• ISMA Global

Perks for Positive Reviews on Amazon

UK/ Australia update.


Customer reviews and ratings are considered as a buyer’s guide and means of quality assurance by most of us while shopping online. Recent investigations by media shed light on the unscrupulous ways of reviewers making lucrative benefits by posting fake reviews, which put many customers in utter bewilderment.


Paid-For Reviews


Following an investigation by the Financial Times in September 2020, Amazon removed approximately 20,000 customer reviews posted by their top 10 UK reviewers from their platform. It was found that users were posting fake reviews by giving 5-star ratings for low-quality products.

Justin Fryer was one among the top 10 reviewers of Amazon UK, who gave a 5-star rating for the products he reviewed. Surprisingly, those products were being sent to the reviewers by unknown Chinese companies for free in return for positive feedback. Many of those products, were seen in online groups and forums offered for free or for money in exchange of positive reviews. It was found later, that the same unopened goods reviewed by Fryer were listed on eBay the day after the review was written.


The company responded “We want Amazon customers to shop with confidence knowing that the reviews they read are authentic and relevant,” adding that it will suspend and take legal action against people who violate its policies.


Amazon has clear community guidelines that prohibit “creating, modifying, or posting content in exchange for compensation of any kind (including free or discounted products) or on behalf of anyone else”.


The only exception is the company’s “Vine” review programme, in which the top reviewers are sent free products. Vine is intended to provide honest reviews and unbiased feedback from Amazon's most trusted reviewers.


It is understood that Amazon turned a blind eye to the activity in Mr Fryer's account. In August 2020, one user of the site emailed Amazon CEO Jeff Bezos about the ambiguous activity after his complaints had been ignored. Later he received an email by an Amazon employee saying "Jeff Bezos received your email".


In Australia, the Australian Competition and Consumer Commission (ACCC) has clear cut standards and policies to ensure fair trade in markets to benefit communities and businesses. According to the ACCC:

"Consumers rely on online reviews to make purchasing decisions.
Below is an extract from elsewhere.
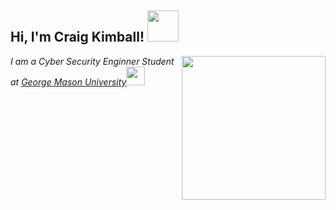 <h2> Hi, I'm Craig Kimball! <img src="https://media.giphy.com/media/mGcNjsfWAjY5AEZNw6/giphy.gif" width="50"></h2>
<img align='right' src="https://imgur.com/xgFfe17" width="230">
<blockquote class="imgur-embed-pub" lang="en" data-id="a/xgFfe17" data-context="false" ><a href="//imgur.com/a/xgFfe17"></a></blockquote><script async src="//s.imgur.com/min/embed.js" charset="utf-8"></script>
<p><em>I am a Cyber Security Enginner Student at <a href="https://www.gmu.edu">George Mason University</a><img src="https://media.giphy.com/media/fYSnHlufseco8Fh93Z/giphy.gif" width="30">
Businesses and review platforms need to manage online reviews to prevent consumers from being misled".

Businesses and review platforms that remove reviews that they know to be fake, risk breaching the Competition and Consumers Act 2010. If you think you have been misled, file a consumer complaint, and get proper legal advice.


In the current scenario, e-commerce giants like Amazon need to develop better policies that guarantee transparency in their platforms.